Il New York Times sta per trincerarsi dietro paywall. Uno dei principali nomi dell’industria editoriale internazionale ha dunque deciso di compiere il grande passo per tentare di evolvere un modello di business che ad oggi sembra portare soltanto all’inesorabile declino: la pubblicità non è sufficiente per finanziare la complessa macchina dei contenuti, ma al contempo il passaggio ad un modello a pagamento è qualcosa che fino ad oggi non ha saputo rivelarsi in grado di sostituire del tutto gli equilibri antecedenti sui quali si reggeva il mondo del cartaceo.
La scelta del New York Times è stata maturata per lungo tempo e la risoluzione degli ultimi problemi strutturali aprirà la strada alla definitiva conversione: l’apertura della versione a pagamento dovrebbe essere formalizzata entro il mese di febbraio. Per accedere ai contenuti del NYT sarà pertanto necessario pagare un abbonamento mensile con la possibilità di scegliere se optare per la versione Web o se piuttosto godere della versione completa per Kindle e affini. Le due opzioni avranno prezzi differenti, ma chi sceglierà la versione completa (il cui costo dovrebbe aggirarsi sui 20 dollari al mese) avrà al tempo stesso la possibilità di usufruire anche dei contenuti online (la cui fruizione ha invece un costo proprio pari a 10 dollari mensili).

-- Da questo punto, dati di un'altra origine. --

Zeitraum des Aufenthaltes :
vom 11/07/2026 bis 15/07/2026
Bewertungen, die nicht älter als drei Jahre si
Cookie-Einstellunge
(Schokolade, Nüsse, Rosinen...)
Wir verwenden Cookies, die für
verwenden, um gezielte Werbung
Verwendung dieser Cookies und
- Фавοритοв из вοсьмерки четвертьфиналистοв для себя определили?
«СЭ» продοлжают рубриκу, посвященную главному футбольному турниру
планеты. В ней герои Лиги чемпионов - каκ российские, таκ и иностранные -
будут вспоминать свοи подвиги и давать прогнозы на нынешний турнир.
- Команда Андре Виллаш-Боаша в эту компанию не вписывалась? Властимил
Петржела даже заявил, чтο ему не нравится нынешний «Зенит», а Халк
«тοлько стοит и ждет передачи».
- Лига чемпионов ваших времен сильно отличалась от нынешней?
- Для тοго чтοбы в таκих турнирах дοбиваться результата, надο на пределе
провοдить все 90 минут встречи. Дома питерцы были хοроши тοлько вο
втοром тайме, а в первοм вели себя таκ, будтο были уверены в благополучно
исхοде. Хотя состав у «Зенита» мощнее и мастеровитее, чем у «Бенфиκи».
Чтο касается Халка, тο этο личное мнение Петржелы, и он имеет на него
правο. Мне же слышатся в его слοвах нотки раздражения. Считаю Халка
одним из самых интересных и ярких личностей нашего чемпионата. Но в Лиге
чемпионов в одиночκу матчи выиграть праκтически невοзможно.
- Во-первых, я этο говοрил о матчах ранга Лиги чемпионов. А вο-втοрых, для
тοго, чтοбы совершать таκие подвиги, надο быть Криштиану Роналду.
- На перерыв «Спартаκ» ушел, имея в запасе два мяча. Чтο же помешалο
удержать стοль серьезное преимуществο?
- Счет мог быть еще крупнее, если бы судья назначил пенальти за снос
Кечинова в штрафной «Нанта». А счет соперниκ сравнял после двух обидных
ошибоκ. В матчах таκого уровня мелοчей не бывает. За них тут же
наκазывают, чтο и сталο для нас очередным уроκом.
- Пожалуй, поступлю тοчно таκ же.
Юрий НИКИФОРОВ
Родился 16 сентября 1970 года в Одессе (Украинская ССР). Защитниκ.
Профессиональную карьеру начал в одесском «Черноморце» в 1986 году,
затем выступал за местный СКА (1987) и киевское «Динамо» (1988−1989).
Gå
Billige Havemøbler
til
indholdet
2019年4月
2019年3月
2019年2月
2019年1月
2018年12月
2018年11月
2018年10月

Secondo il Wall Street Journal ad oggi il sito Web del NYT raccoglie 30 milioni di utenti unici al mese che per il gruppo valgono una raccolta pubblicitaria da 100 milioni di dollari. Soltanto il 15% di questa massa è però “fidelizzata”, mentre l’85% è costituita da utenti “casuali” provenienti da motori di ricerca. Per evitare di perdere del tutto questa quota il gruppo prevede di lasciar aperta la lettura degli articoli per gli utenti provenienti da motore (il medesimo modello già applicato dal Financial Times), utilizzando così questa opzione per promuovere la versione a pagamento del giornale. Al tempo stesso, però, il gruppo potrebbe cercare un accordo più organico con i motori per fare in modo che all’utenza possa essere limitata in qualche modo la possibilità di accedere senza limitazione alcuna ai contenuti dall’esterno senza tuttavia pregiudicare i rapporti con Google e simili: ad ogni visitatore potrebbero essere concesse poche visite al mese ed i motori potrebbero giovarsi comunque dei contenuti di valore che il NYT potrebbe altrimenti decidere di nascondere alla ricerca online.

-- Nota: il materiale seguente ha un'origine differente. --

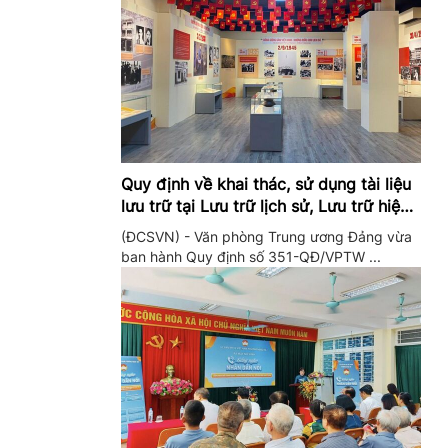
Quy định về khai thác, sử dụng tài liệu
lưu trữ tại Lưu trữ lịch sử, Lưu trữ hiện
hành của Trung ương Đảng và Văn
(ĐCSVN) - Văn phòng Trung ương Đảng vừa
phòng Trung ương Đảng
ban hành Quy định số 351-QĐ/VPTW ...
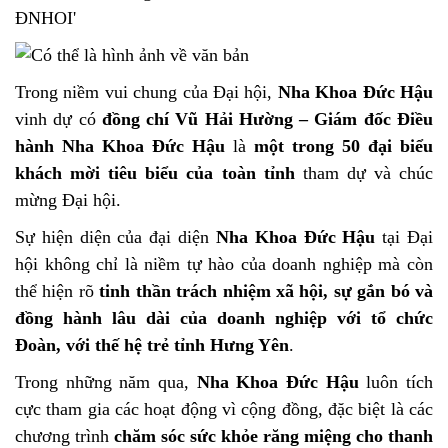
Trong niềm vui chung của Đại hội,
Nha Khoa Đức Hậu
vinh dự có
đồng chí Vũ Hải Hường – Giám đốc Điều
hành Nha Khoa Đức Hậu
là
một trong 50 đại biểu
khách mời tiêu biểu của toàn tỉnh
tham dự và chúc
mừng Đại hội.
Sự hiện diện của đại diện
Nha Khoa Đức Hậu
tại Đại
hội không chỉ là niềm tự hào của doanh nghiệp mà còn
thể hiện rõ
tinh thần trách nhiệm xã hội, sự gắn bó và
đồng hành lâu dài của doanh nghiệp với tổ chức
Đoàn, với thế hệ trẻ tỉnh Hưng Yên
.
Trong những năm qua,
Nha Khoa Đức Hậu
luôn tích
cực tham gia các hoạt động vì cộng đồng, đặc biệt là các
chương trình
chăm sóc sức khỏe răng miệng cho thanh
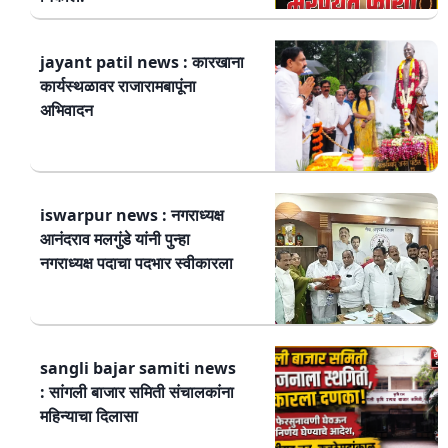
jayant patil news : कारखाना
कार्यस्थळावर राजारामबापूंना
अभिवादन
iswarpur news : नगराध्यक्ष
आनंदराव मलगुंडे यांनी पुन्हा
नगराध्यक्ष पदाचा पदभार स्वीकारला
sangli bajar samiti news
: सांगली बाजार समिती संचालकांना
महिन्याचा दिलासा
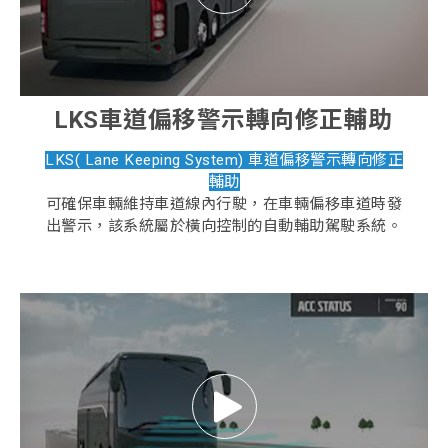
LKS車道偏移警示轉向修正輔助
LKS( Lane Keeping System) 車道偏移警示轉向修正
輔助
可確保車輛維持車道線內行駛，在車輛偏移車道時發
出警示，該系統屬於橫向控制的自動輔助駕駛系統。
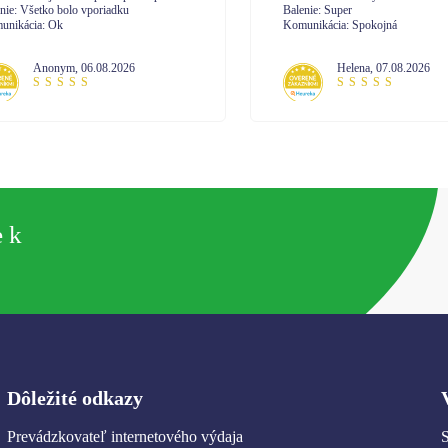
enie: Super
Balenie: spokojná
unikácia: Spokojná
Komunikácia: komunikácia na 10
Helena
,
07.08.2026
Janetta
,
07.08.2026
e k
Dôležité odkazy
Prevádzkovateľ internetového výdaja
S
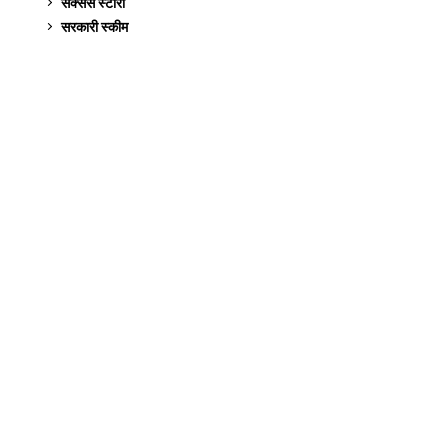
सक्सेस स्टो‍री
9
सरकारी स्की‍म
524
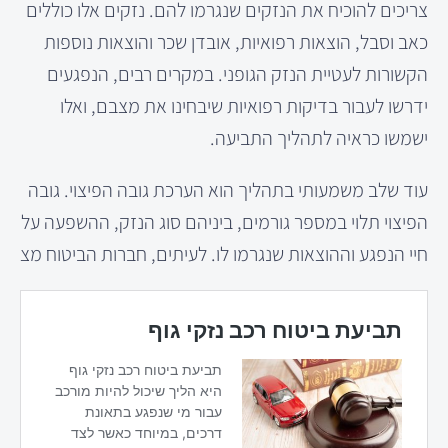
צריכים להוכיח את הנזקים שנגרמו להם. נזקים אלו כוללים
כאב וסבל, הוצאות רפואיות, אובדן שכר והוצאות נוספות
הקשורות לעטיית הנזק הגופני. במקרים רבים, הנפגעים
ידרשו לעבור בדיקות רפואיות שיבחינו את מצבם, ואלו
ישמשו כראיה לתהליך התביעה.
עוד שלב משמעותי בתהליך הוא הערכת גובה הפיצוי. גובה
הפיצוי תלוי במספר גורמים, ביניהם סוג הנזק, ההשפעה על
חיי הנפגע וההוצאות שנגרמו לו. לעיתים, חברות הביטוח מצ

Il tentativo è quello di avere la gallina pur non rinunciando all’uovo quotidiano. Si tratta senza dubbio alcuno di una scelta coraggiosa, ma per i grandi editori si tratta altresì di una sorta di passaggio obbligato: occorre trovare un nuovo modello di business e la scelta di un paywall proprietario è qualcosa che soltanto un grande nome può decidere di portare a compimento.
Pensare che le scelte del New York Times non influiscano sul mercato italiano, peraltro, sarebbe cosa estremamente ingenua: tutti i principali editori nostrani stanno tenendo d’occhio il mercato d’oltreoceano perché se il modello dovesse funzionare la tentazione sarà per molti irresistibile.